* [PAGE EXCERPT]:

****************************************

MANAGEMENT CONTRACT
This Agreement ("Agreement") is entered into this 15th day
of January, 2000, by and between Wm. Xxxxxxx Xxxxxxxx
(hereinafter, "Xxxxxxxx"), whose address is 0000 Xxxxxx Xxxxx
Xxxxx, Xxxxxxxx Xxxx, Xxxxxxxxxx 00000 and Luminart Corp.
(hereinafter "Luminart"), whose address is 0000 Xxxxxx Xxxxx
Xxxxx, Xxxxxxxx Xxxx, Xxxxxxxxxx 00000.
WHEREAS, Xxxxxxxx desires to provide his expertise and
services in the fields of executive general management to
Luminart; and
WHEREAS, Luminart desires to use the services and expertise
of Xxxxxxxx in the management of the company;
NOW, THEREFORE, the parties agree to be bound to the terms
of this Agreement as follows:
1. Duties
A. During the Term of this Agreement, Xxxxxxxx will
serve as the President and Chief Executive Officer of Luminart
and will perform such duties to include, but not be limited to,
providing Luminart with his expertise in executive general
management.
X. Xxxxxxxx will oversee and direct all operations of
Luminart and its subsidiary, Luminart International, Inc. and
will be directly responsible to the Board of Directors of
Luminart.
X. Xxxxxxxx will direct Luminart at all times, and,
in such a way, as to maximize the company's market presence and
its net income.
X. Xxxxxxxx will ensure that accurate and current
records of Luminart and its subsidiary are at all times
maintained, and will provide timely reports to the Board of
Directors keeping them informed as to the direction of Luminart.
X. Xxxxxxxx will perform all other reasonable tasks
within his expertise as may be periodically assigned to him by
the Board of Directors.

****************************************

* [TASK LIST]:
• A. Decide whether each statement below agrees with the management contract. Answer yes or no for each, and quote the deciding words from the contract.
(i) The agreement was entered into in January 2000.
(ii) Luminart has a subsidiary called Luminart International, Inc.
(iii) The President and Chief Executive Officer is directly responsible to Luminart's shareholders.
• B. Reproduce everything in the management contract from "X. Xxxxxxxx will direct" down to "Board of Directors.".

* [SOURCE MATERIAL]:

****************************************

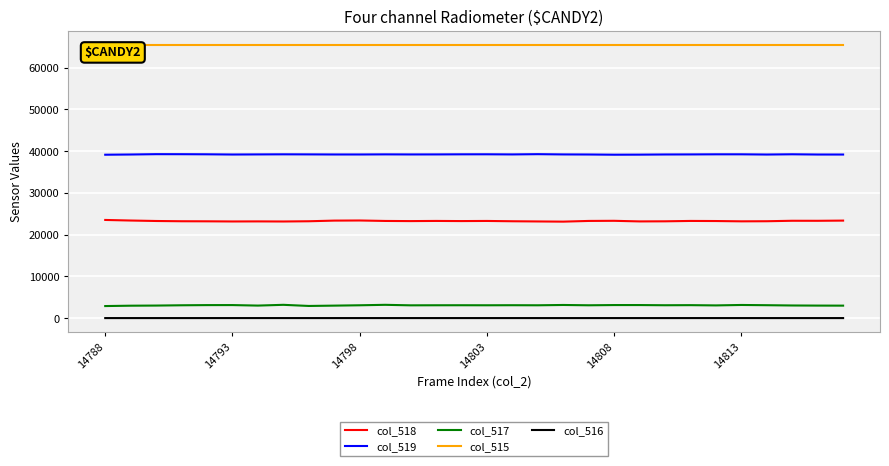

Which series has the largest total across all categories?

col_515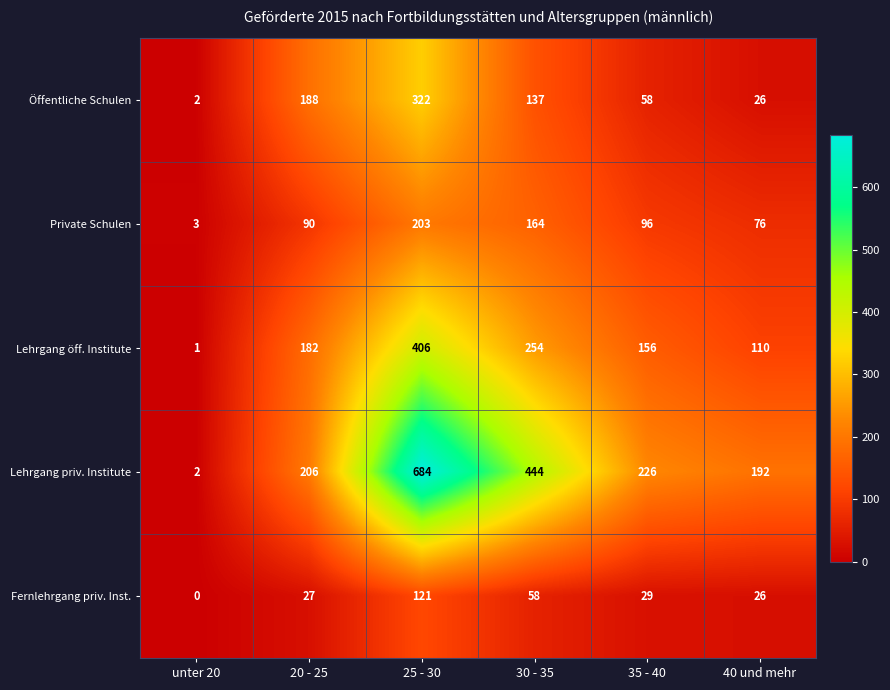

At which category is the sum across all series the highest?

25 - 30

****************************************

* [ANSWERS PER TASK]:
• A.
(i) Yes: "entered into this 15th day of January, 2000"
(ii) Yes: "its subsidiary, Luminart International, Inc."
(iii) No: "will be directly responsible to the Board of Directors of Luminart"

• B.
X. Xxxxxxxx will direct Luminart at all times, and,
in such a way, as to maximize the company's market presence and
its net income.
X. Xxxxxxxx will ensure that accurate and current
records of Luminart and its subsidiary are at all times
maintained, and will provide timely reports to the Board of
Directors keeping them informed as to the direction of Luminart.
X. Xxxxxxxx will perform all other reasonable tasks
within his expertise as may be periodically assigned to him by
the Board of Directors.